By S.L. Osborne
Toronto: Dundurn, CDN$26.99
Reviewed by Russell A. Potter
The history and status of Canada's sovereignty over its Northern possessions has been the subject of many recent studies, most of them focussing on the current geopolitical anxieties over transport (the Northwest Passages) and potential oil and mineral claims by other circumpolar nations. There have been some excellent overviews of the issues at stake (including Shelagh D. Grant's's Polar Imperative, previously reviewed in these pages). And yet, oddly, there has been very little detailed attention paid to the history, much of it in the time of the Dominion, of the initial efforts by Canada to evaluate, establish, and reinforce its sovereignty. S.L. Osborne's book, despite its curious title (one is not quite sure what the word "Early" is meant to signify), does a fine job of recounting these little-known expeditions, painting in the process quite a vivid picture of the modest but persistent efforts of a young nation in making sense of its vast and frozen Northern zone in the late nineteenth and early twentieth centuries.
The first of these expeditions were made in a curious attempt to ascertain the length of the navigable travel season in Hudson Bay. As any experienced Arctic pilot would know -- then and now -- there's no season, even the midsummer months, in which easy navigation in those frigid waters can be completely assured, and the government quest to establish one would seem foolish in the extreme. And yet, as Osborne shows, the real driver of these voyages was -- literally -- the price of wheat, or at least of shipping the same; in times when rail costs were high, the idea of a northern line to Hudson Bay had many influential backers. These backers, who as the question lingered sought every conceivable means to influence public opinion, even commissioning veteran explorer Albert Hastings Markham to accompany one voyage to add his celebrity endorsement as to the practicability of the route, were well-moneyed and well-connected. The report of the commander, Lieutenant Andrew Robertson Gordon, which quite accurately indicated the hazards and shortness of the season, was not to the liking of these men, and they argued for further such expeditions until they heard what they wanted. Unfortunately for them, the later reports essentially did little more than confirm Gordon's assessment.

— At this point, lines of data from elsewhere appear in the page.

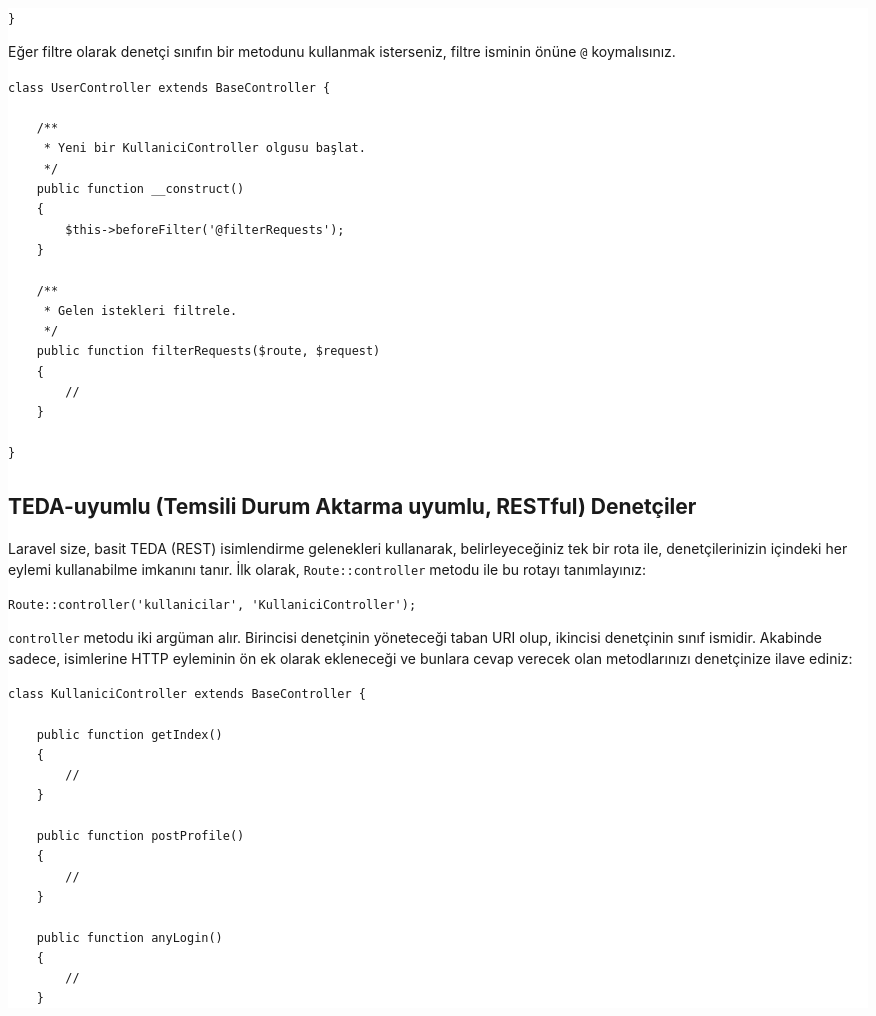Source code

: 	}

Eğer filtre olarak denetçi sınıfın bir metodunu kullanmak isterseniz, filtre isminin önüne `@` koymalısınız.

	class UserController extends BaseController {

		/**
		 * Yeni bir KullaniciController olgusu başlat.
		 */
		public function __construct()
		{
			$this->beforeFilter('@filterRequests');
		}

		/**
		 * Gelen istekleri filtrele.
		 */
		public function filterRequests($route, $request)
		{
			//
		}

	}

<a name="restful-controllers"></a>
## TEDA-uyumlu (Temsili Durum Aktarma uyumlu, RESTful) Denetçiler

Laravel size, basit TEDA (REST) isimlendirme gelenekleri kullanarak, belirleyeceğiniz tek bir rota ile, denetçilerinizin içindeki her eylemi kullanabilme imkanını tanır. İlk olarak, `Route::controller` metodu ile bu rotayı tanımlayınız:

	Route::controller('kullanicilar', 'KullaniciController');

`controller` metodu iki argüman alır. Birincisi denetçinin yöneteceği taban URI olup, ikincisi denetçinin sınıf ismidir. Akabinde sadece, isimlerine HTTP eyleminin ön ek olarak ekleneceği ve bunlara cevap verecek olan metodlarınızı denetçinize ilave ediniz:

	class KullaniciController extends BaseController {

		public function getIndex()
		{
			//
		}

		public function postProfile()
		{
			//
		}

		public function anyLogin()
		{
			//
		}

Gordon's expeditions -- which had also been given the scientific mission of establishing observation stations for the International Polar Year -- were remarkable in their overall success, rarely losing a man even when, as sometimes still happened, some member of the observation team stopped taking his dose of lime juice and nearly succumbed to scurvy. The expeditions that followed in his wake were again doubly tasked -- first with establishing sovereignty in the form of custom-houses and duty collection, and later with erecting and manning RCMP posts -- and again, they did their job in a business-like manner. Indeed, while the men most often celebrated from this era had only one task -- to explore -- these seemingly more modest ventures in fact often accomplished a great deal more.
In-between these narratives, Osborne weaves the story of Joseph-Elzéar Bernier, Canada's one great hope as a polar explorer. Fueled by having heard of Nansen's use of the Fram to follow polar drift, Bernier initially proposed a similar expedition, in which a ship would be deliberately icebound and drift its way to the pole. His proposal earned the support of many scientific and geographical organizations, as well as a number of members of Parliament. Bernier's plan, alas, was far too expensive for the Dominion government to countenance, and when, some time later, Bernier was at last given a ship, he was also given a supernumerary and sailing orders that restricted his activities to establishing and servicing trading posts and police stations. Looking at Bernier's original proposals, it's hard to imagine that he would have fared any better than, say, the Jeanette -- and yet at the same time, it's hard not to admire his spirit.
Osborne's book gives a serviceable, and at times quite engaging account of Bernier's career and those of the others who commanded government-funded expeditions in this period. The tone of the book is a bit odd at times -- Nansen is first described as a "six-foot blond," and Albert Peter Low as "a geologist with iron-man abilities" -- but overall, it's very capably written, and ably fills a significant gap in modern scholarship of Arctic expeditions. It also makes clear the connection that commerce has had, almost from the beginning, with the ostensibly purer motives of science and sovereignty.
My only complaint about the book is not to its author, but to whoever decided to put the endnotes online instead of in the book where they belong. Surely, the savings in omitting a mere eleven leaves of paper from the book are negligible, while the inconvenience of being unable to refer to a note without a computer or tablet is considerable. I sincerely hope that this will be corrected, and will not prove to be a trend.